Our previous blog Choosing the Right DevOps Metrics suggests an overall framework for monitoring the performance of the software development pipeline.

It’s helpful to also zoom in and look specifically at the function of testing within this pipeline, and to craft specific metrics there too.

Writing for DevOps.com Alex Husar offers a great starting point for this. He starts with the key insight, that testing can be guilty of focusing on how tests are performed, not what result they produce, meaning situations can arise where you are scoring 100% test pass rates but still they are not really strong enough.

Alex proposes five categories of metrics.

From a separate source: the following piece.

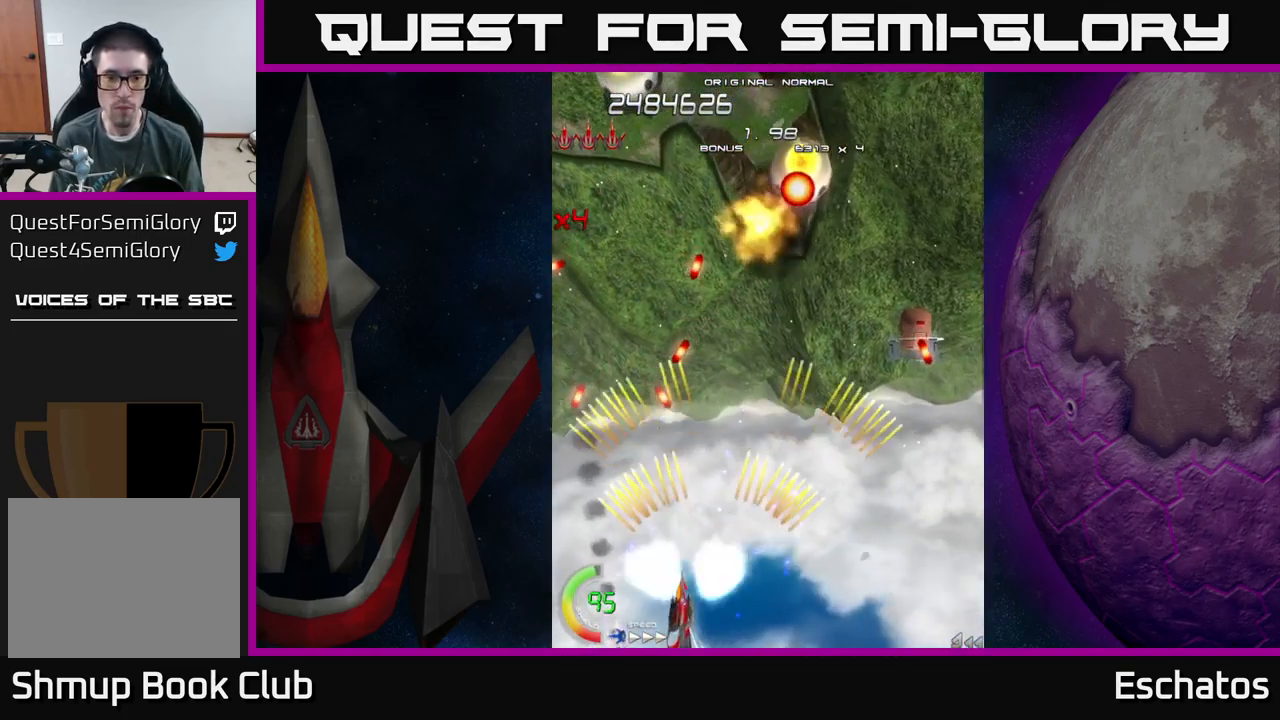
{"buttons": ["A", "DPAD_UP", "DPAD_RIGHT"], "left_stick": "center", "right_stick": "center", "events": [[33, "DPAD_LEFT", "up"], [100, "DPAD_DOWN", "up"], [100, "DPAD_RIGHT", "down"], [100, "DPAD_UP", "down"]]}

The first two could really be considered part of the broader DevOps framework - User satisfaction and process performance, such as how long it takes to translate tasks into deployed code.

In the other three he then zooms in on testing specifically, describing:

  • Coverage metrics - The amount of code that is tested.
  • Code quality - Define an effective method for assessing quality, such as identifying legacy debt.
  • Bug or incident metrics - Develop an accurate system for handling and reporting incidents.

What is important about this approach is that while they deal with testing they do so in a manner that contributes to the overall DevOps performance, acting to yield insights that can help improve the quality and throughput of software development.

Tricentis also provides a guide to developing testing metrics, offering a detailed system that expands to a larger, granular level of reporting ideal for a large enterprise dealing with the complexity that arises from their size.

They break them down into two main types: Result Metrics - an absolute measure of an activity/process completed, and Predictive Metrics - metrics that are derivatives and act as early warning signs of an unfavourable result, and then populate these with 64 specific measures, such as the number of defects found and the number of bugs found after shipping.

They also suggest metrics such as coverage, quality and testing effectiveness, and as they explain through various formulae all of these data points can then be utilised to report on desired outcomes including financial and business factors as well as software.

This is particularly useful as large enterprise CIO’s need to be able to quantify important business factors such as the total budget for testing, the cost per test, and so forth so that they can best manage the ROI and report to the board in a meaningful manner.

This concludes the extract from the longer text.